**WHAT YOU SHOULD DO**:
For the entries below, report every line that includes the word "nose".

----- INPUT DATA

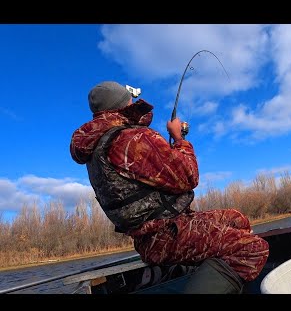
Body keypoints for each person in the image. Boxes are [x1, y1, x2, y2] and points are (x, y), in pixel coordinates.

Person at [70, 81, 269, 293]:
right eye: (129, 98)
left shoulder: (100, 146)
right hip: (163, 236)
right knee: (252, 250)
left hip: (161, 230)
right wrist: (178, 138)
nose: (133, 101)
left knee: (236, 219)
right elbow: (188, 176)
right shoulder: (131, 139)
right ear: (121, 104)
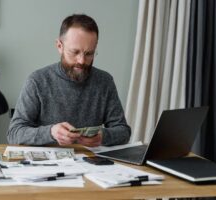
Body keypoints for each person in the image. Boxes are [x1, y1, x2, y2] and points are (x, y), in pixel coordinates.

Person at [7, 14, 131, 147]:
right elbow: (14, 133)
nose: (82, 61)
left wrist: (103, 137)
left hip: (91, 163)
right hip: (47, 163)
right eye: (75, 52)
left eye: (89, 53)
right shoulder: (37, 81)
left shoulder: (105, 82)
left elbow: (123, 131)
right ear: (59, 46)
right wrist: (51, 133)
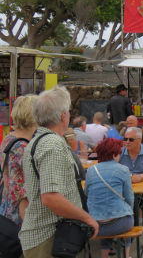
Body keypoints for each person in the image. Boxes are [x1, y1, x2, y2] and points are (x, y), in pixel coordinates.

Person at [19, 86, 99, 256]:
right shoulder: (52, 144)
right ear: (64, 115)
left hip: (47, 236)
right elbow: (50, 197)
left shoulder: (38, 140)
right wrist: (87, 218)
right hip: (49, 238)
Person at [85, 138, 134, 258]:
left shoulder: (91, 170)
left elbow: (86, 193)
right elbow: (129, 198)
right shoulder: (123, 169)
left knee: (104, 216)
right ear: (114, 154)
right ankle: (126, 255)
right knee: (127, 214)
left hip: (95, 226)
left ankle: (104, 255)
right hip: (119, 224)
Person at [0, 95, 37, 227]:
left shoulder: (9, 138)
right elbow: (24, 191)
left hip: (6, 208)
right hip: (20, 216)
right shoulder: (24, 148)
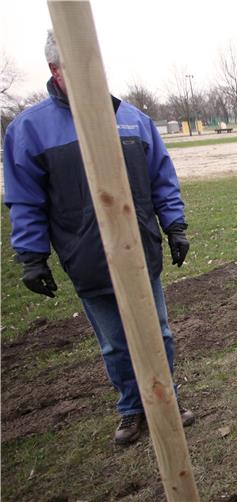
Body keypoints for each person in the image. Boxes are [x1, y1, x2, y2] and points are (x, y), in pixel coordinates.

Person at [3, 30, 195, 445]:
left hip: (142, 252)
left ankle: (168, 397)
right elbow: (25, 200)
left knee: (158, 332)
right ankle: (131, 407)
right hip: (88, 258)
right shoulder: (29, 131)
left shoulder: (133, 120)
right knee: (114, 344)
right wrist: (31, 256)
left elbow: (162, 177)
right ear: (56, 71)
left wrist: (174, 226)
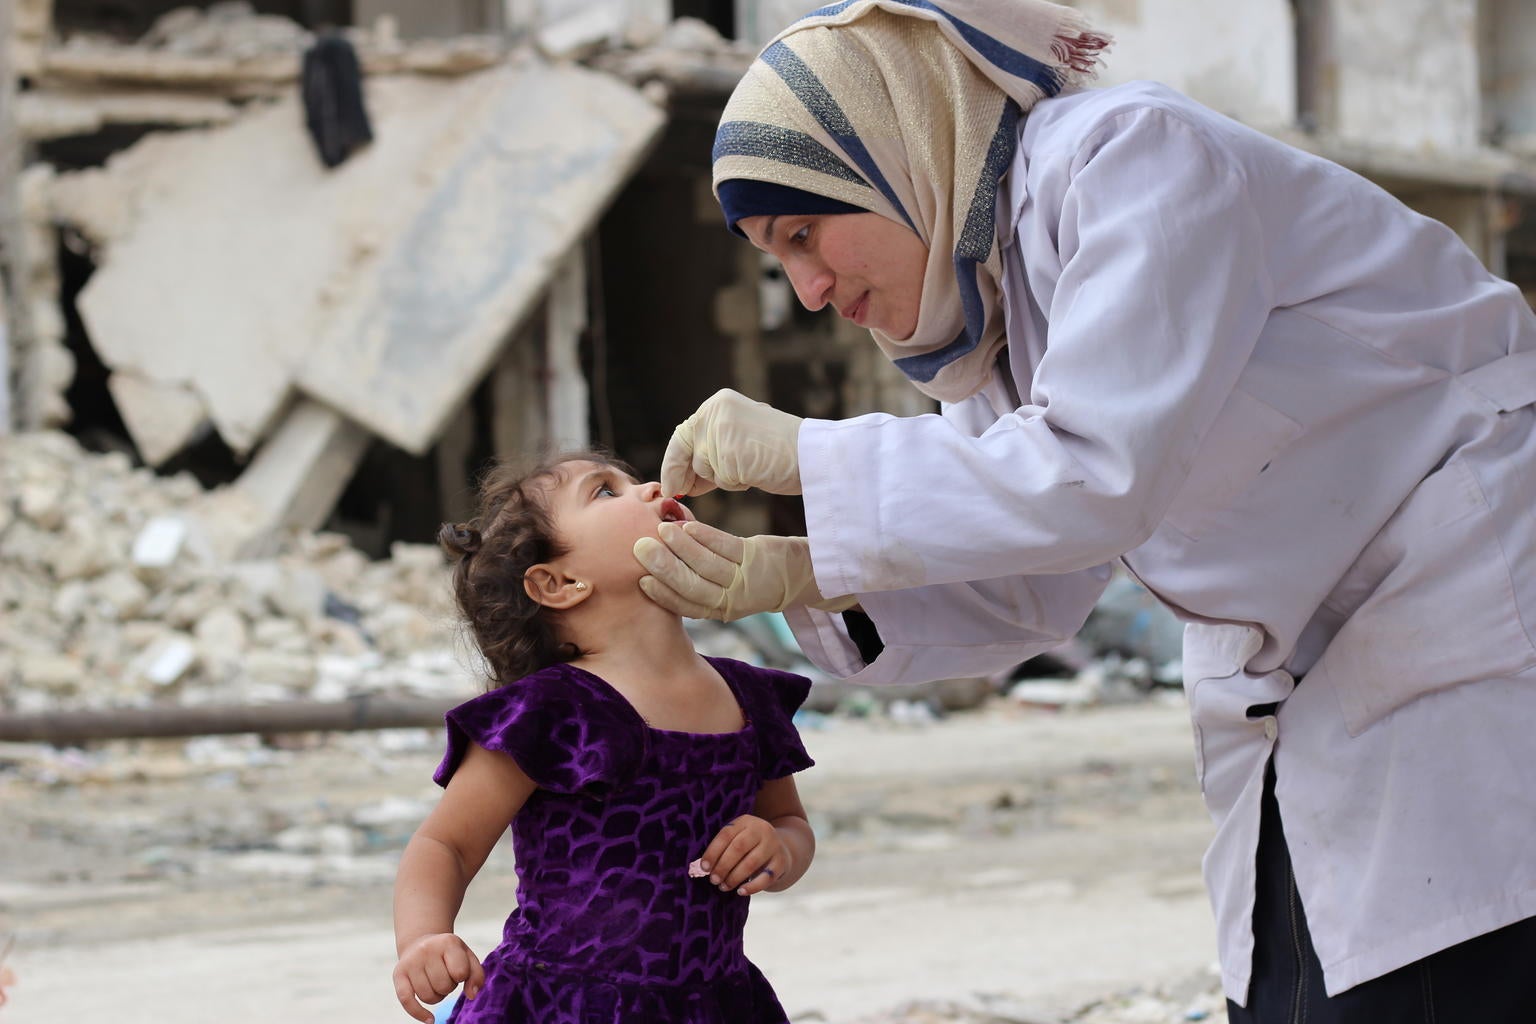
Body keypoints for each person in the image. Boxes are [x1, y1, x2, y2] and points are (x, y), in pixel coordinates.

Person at [631, 0, 1536, 1020]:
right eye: (774, 258)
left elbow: (1097, 470)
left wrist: (806, 456)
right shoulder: (988, 320)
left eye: (806, 231)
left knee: (1435, 969)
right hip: (1304, 663)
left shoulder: (1133, 161)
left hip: (1461, 597)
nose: (805, 287)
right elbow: (1030, 580)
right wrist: (799, 572)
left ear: (890, 152)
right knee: (1302, 979)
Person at [392, 451, 817, 1024]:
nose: (646, 487)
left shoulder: (747, 700)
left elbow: (791, 824)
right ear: (559, 582)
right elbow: (445, 845)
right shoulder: (550, 712)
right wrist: (424, 937)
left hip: (714, 1003)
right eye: (605, 492)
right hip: (559, 1006)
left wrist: (778, 849)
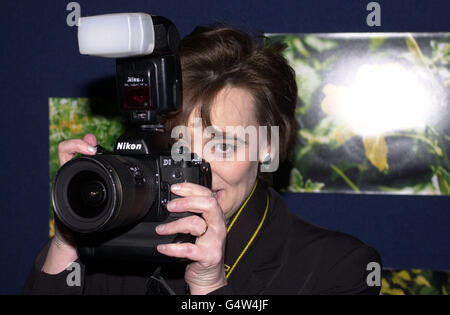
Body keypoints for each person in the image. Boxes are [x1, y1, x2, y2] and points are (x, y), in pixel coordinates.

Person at [23, 25, 381, 295]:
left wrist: (209, 286)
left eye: (223, 146)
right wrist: (71, 236)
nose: (198, 169)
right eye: (175, 144)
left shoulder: (336, 268)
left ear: (267, 147)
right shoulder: (114, 248)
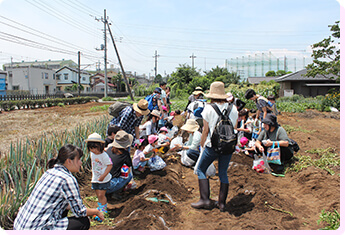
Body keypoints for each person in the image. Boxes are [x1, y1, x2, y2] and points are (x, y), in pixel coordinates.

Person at [13, 144, 104, 230]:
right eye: (79, 159)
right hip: (38, 228)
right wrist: (96, 211)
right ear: (69, 161)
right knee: (83, 222)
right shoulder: (67, 179)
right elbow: (80, 212)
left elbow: (59, 203)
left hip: (20, 226)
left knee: (63, 209)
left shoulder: (49, 172)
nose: (81, 163)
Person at [192, 81, 238, 212]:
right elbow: (234, 129)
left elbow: (205, 131)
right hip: (228, 145)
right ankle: (222, 204)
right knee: (223, 172)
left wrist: (202, 145)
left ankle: (205, 200)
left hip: (212, 146)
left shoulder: (208, 108)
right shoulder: (233, 109)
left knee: (201, 169)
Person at [85, 133, 113, 219]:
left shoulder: (104, 155)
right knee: (98, 194)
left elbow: (110, 165)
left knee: (101, 195)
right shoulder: (92, 153)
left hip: (104, 178)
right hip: (95, 178)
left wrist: (103, 176)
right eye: (91, 148)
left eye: (95, 148)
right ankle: (100, 207)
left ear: (100, 146)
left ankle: (103, 210)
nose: (93, 150)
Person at [106, 130, 134, 199]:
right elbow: (129, 169)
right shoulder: (125, 154)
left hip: (100, 184)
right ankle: (116, 192)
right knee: (129, 175)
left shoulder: (109, 149)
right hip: (110, 185)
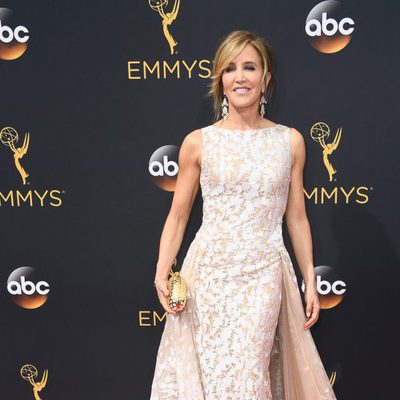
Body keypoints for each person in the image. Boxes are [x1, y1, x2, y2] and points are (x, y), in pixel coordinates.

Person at [150, 30, 337, 400]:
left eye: (250, 67)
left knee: (250, 375)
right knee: (211, 377)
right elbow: (178, 216)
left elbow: (296, 218)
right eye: (231, 68)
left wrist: (309, 279)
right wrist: (161, 271)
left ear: (265, 79)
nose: (240, 77)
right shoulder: (198, 142)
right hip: (208, 277)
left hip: (263, 273)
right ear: (220, 78)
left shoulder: (291, 141)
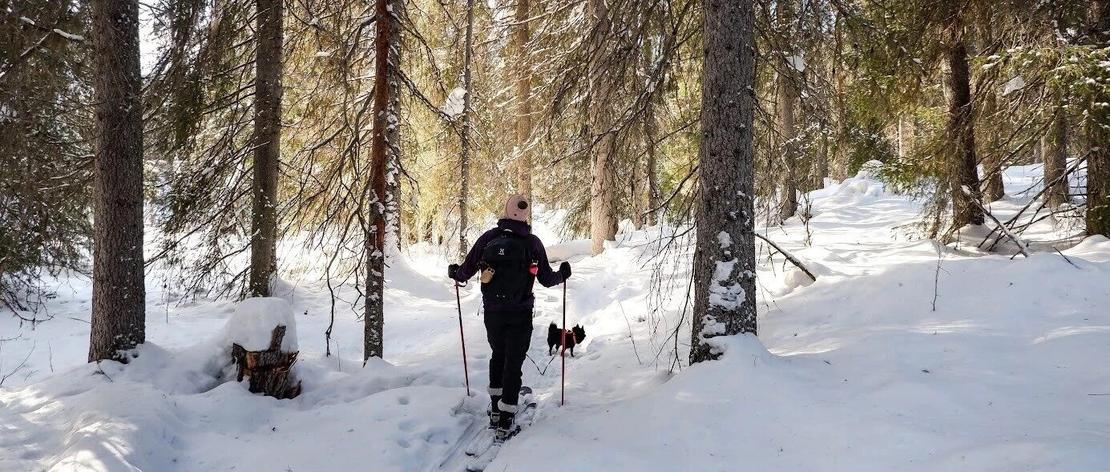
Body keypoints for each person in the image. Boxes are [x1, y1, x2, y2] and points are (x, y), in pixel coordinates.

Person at [448, 194, 571, 440]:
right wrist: (563, 274)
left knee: (498, 355)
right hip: (520, 311)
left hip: (493, 311)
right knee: (513, 363)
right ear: (525, 215)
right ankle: (506, 420)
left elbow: (465, 271)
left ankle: (495, 409)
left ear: (505, 211)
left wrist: (455, 272)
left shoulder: (489, 238)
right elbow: (546, 279)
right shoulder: (532, 242)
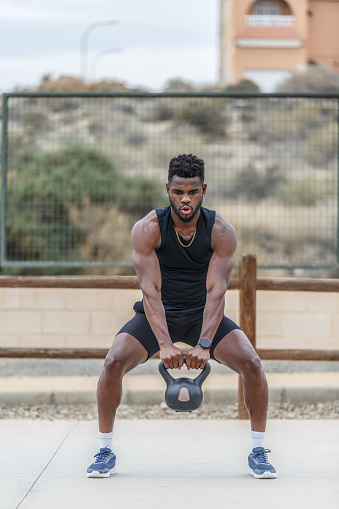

----------

**PROBLEM SOLUTION**:
nose: (133, 101)
nose: (82, 61)
nose: (805, 287)
nose: (646, 487)
nose: (198, 169)
nose: (81, 163)
nose: (93, 150)
nose: (240, 77)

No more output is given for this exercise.